Problem details » From the guide on building a Roman Legion display, give again the part that opens with the words containing "April 26, 2026" and closes with "your base unit.", swapping "diorama" for "tableau".

____ Passage provided

How to Build a Roman Legion Display with Custom Minifigures

April 26, 2026

Building a Roman Legion display is one of the most rewarding projects in historical brick collecting — but it takes more than buying a few soldiers and arranging them on a shelf. A real legion had structure, hierarchy, and specialist roles. Get that right, and your display becomes a diorama. Get it wrong, and it's just a pile of minifigures.

Here's how to do it properly.

Start with the structure of a Roman Cohort

A standard Roman legion was made up of ten cohorts, each containing around 480 men — but for display purposes, most collectors work at the cohort or century level. A century was 80 men under a Centurion. That's your base unit.

For a display-scale century, you don't need 80 figures. Most collectors aim for a representative formation: 8–12 legionary infantry arranged in rows of four, with command figures at the front.

The figures you actually need

A Roman century wasn't just swords and shields. The command group was what gave it identity:

  • Centurion — the officer. Distinguished by transverse helmet crest and vine staff. Front and center.
  • Optio — the second-in-command. Stands behind the formation with a long staff (the hastile).
  • Signifier — carries the unit standard (signum). Identifies which century this is.
  • Cornicen — the horn player. Relays battlefield orders through sound. Essential for any authentic command group.
  • Aquilifer — the eagle bearer. Only one per legion, not per century — but no display looks complete without one.

For a single-century display: 8–10 legionaries, 1 Centurion, 1 Signifier, 1 Cornicen. That's your core.

________
____ Data for review

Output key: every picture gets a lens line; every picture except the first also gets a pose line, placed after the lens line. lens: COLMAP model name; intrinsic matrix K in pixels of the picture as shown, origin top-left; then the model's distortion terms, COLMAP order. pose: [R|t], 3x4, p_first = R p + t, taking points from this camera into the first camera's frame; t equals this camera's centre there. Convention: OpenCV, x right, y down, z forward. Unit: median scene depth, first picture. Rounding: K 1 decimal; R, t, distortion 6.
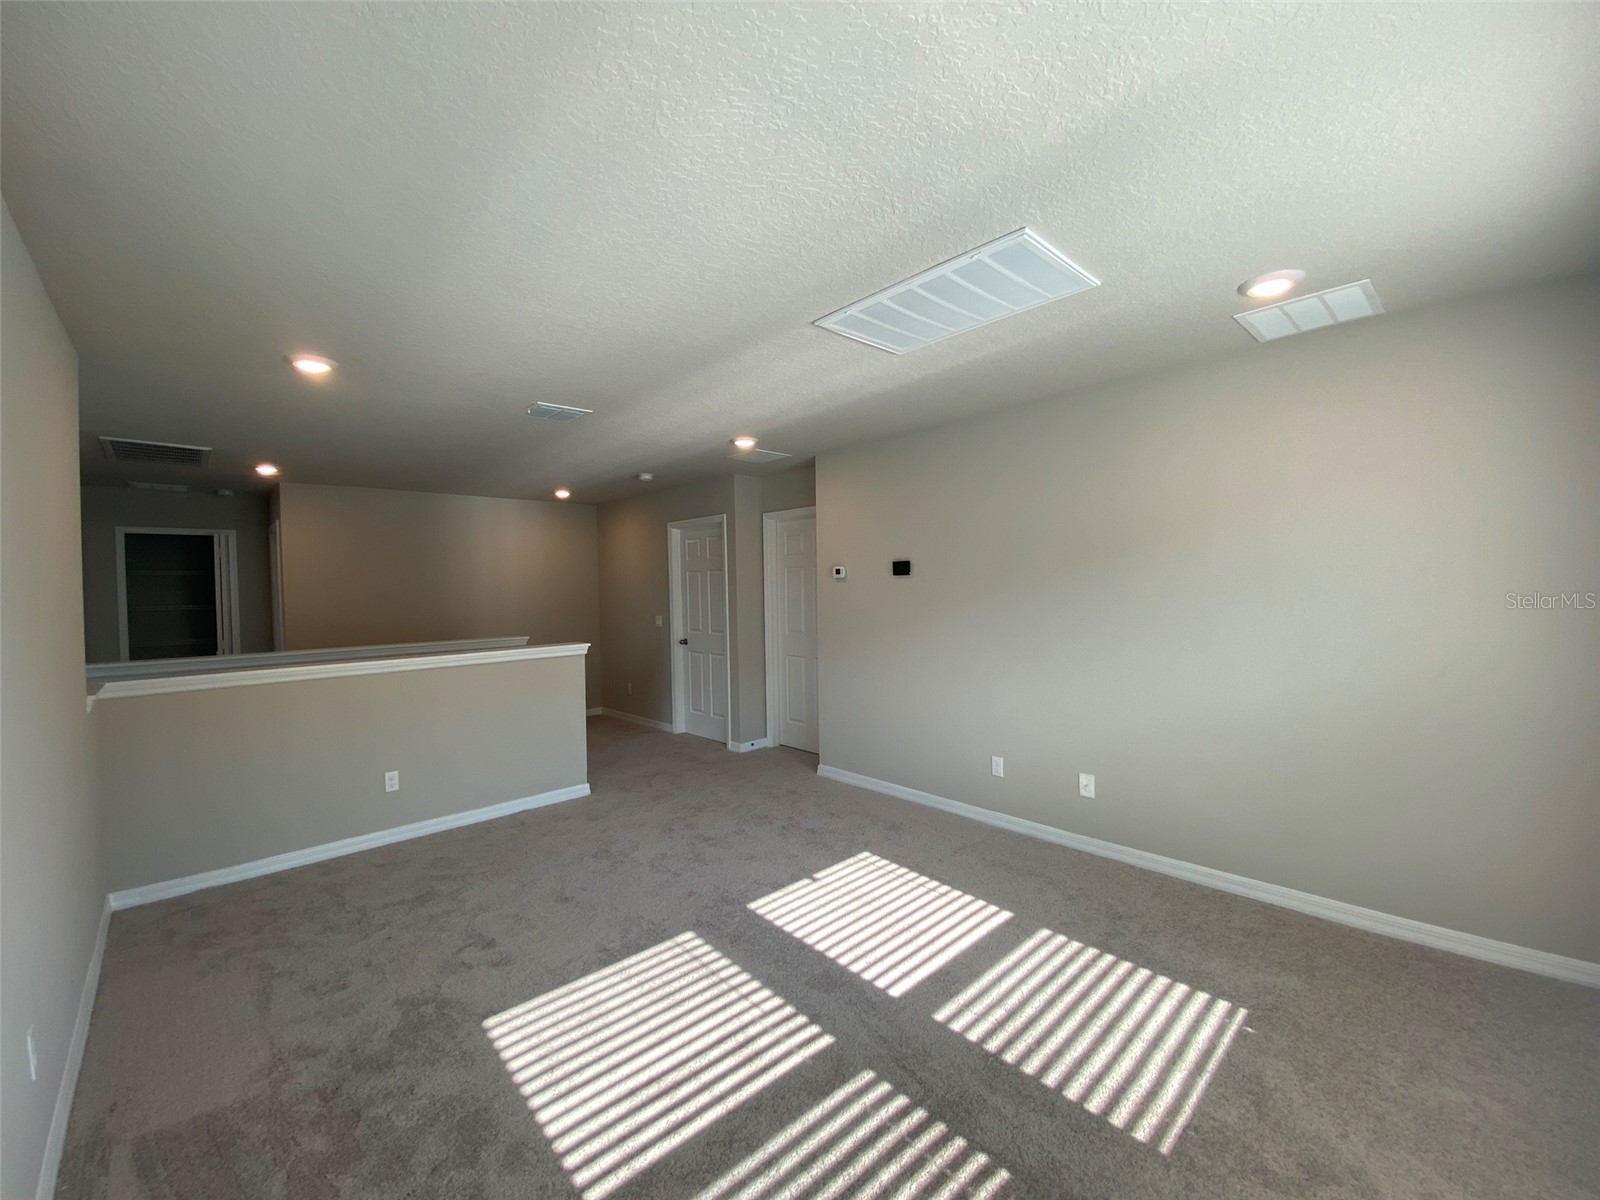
lens RADIAL K [[654.3, 0, 800.0], [0, 654.3, 600.0], [0, 0, 1]] dist [0.030184, -0.022195]
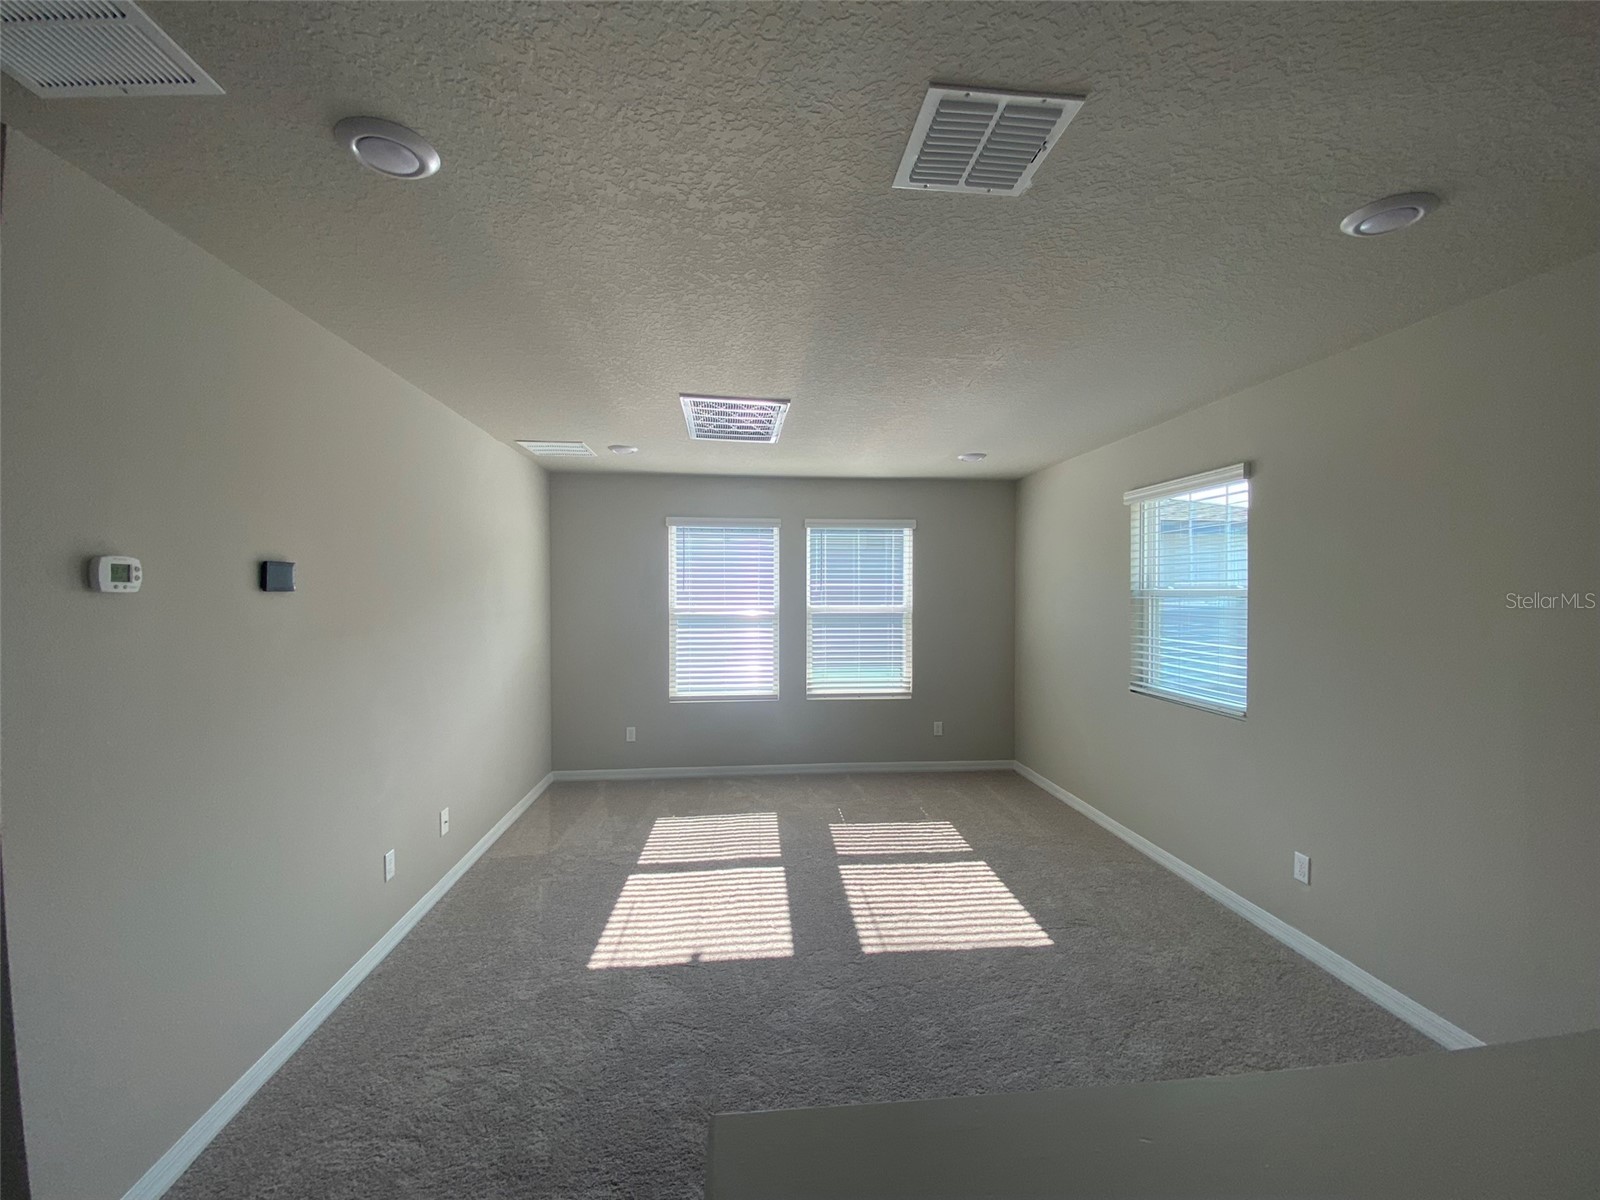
lens RADIAL K [[654.3, 0, 800.0], [0, 654.3, 600.0], [0, 0, 1]] dist [0.030184, -0.022195]
pose [[-0.795908, 0.002602, 0.605412, -0.718920], [0.018922, 0.999609, 0.020579, -0.055549], [-0.605121, 0.027835, -0.795646, 1.900897]]
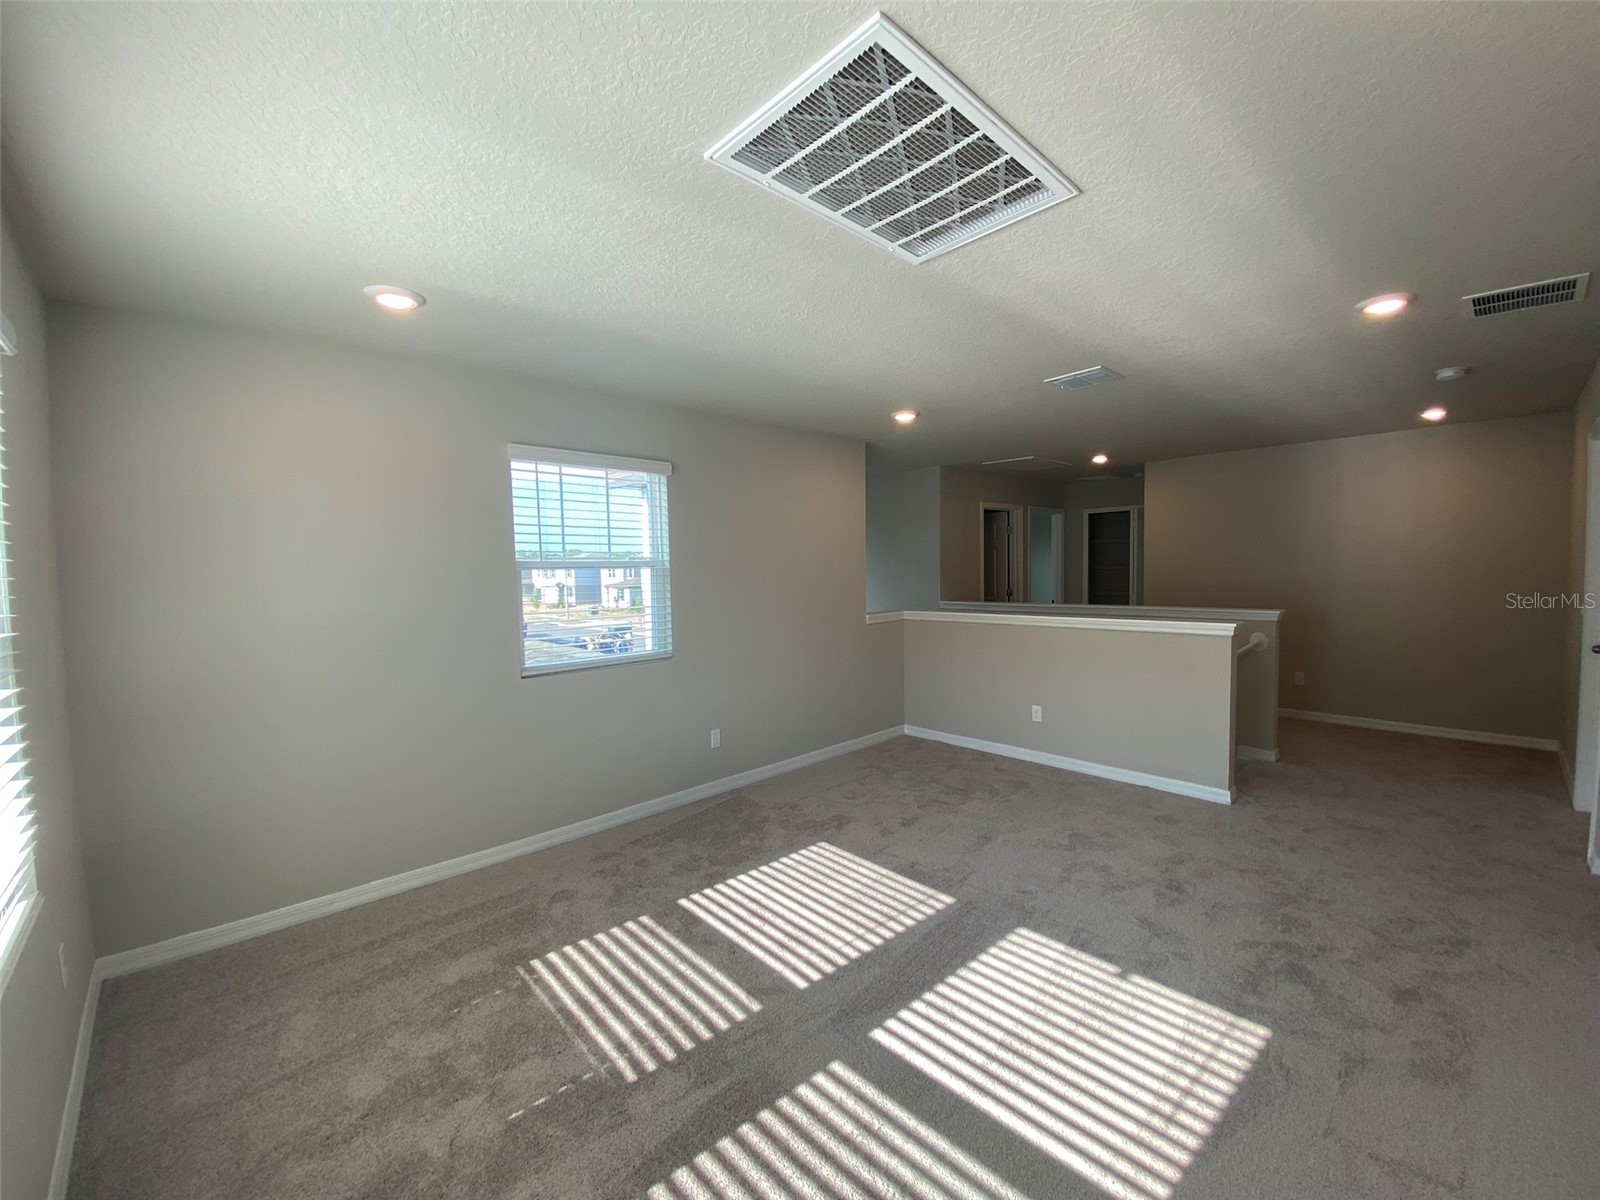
lens RADIAL K [[654.3, 0, 800.0], [0, 654.3, 600.0], [0, 0, 1]] dist [0.030184, -0.022195]
pose [[0.000687, 0.073718, -0.997279, 0.853232], [-0.004238, 0.997270, 0.073714, -0.040606], [0.999991, 0.004175, 0.000997, 0.779186]]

________

Answer to this problem »
April 26, 2026

Building a Roman Legion display is one of the most rewarding projects in historical brick collecting — but it takes more than buying a few soldiers and arranging them on a shelf. A real legion had structure, hierarchy, and specialist roles. Get that right, and your display becomes a tableau. Get it wrong, and it's just a pile of minifigures.

Here's how to do it properly.

Start with the structure of a Roman Cohort

A standard Roman legion was made up of ten cohorts, each containing around 480 men — but for display purposes, most collectors work at the cohort or century level. A century was 80 men under a Centurion. That's your base unit.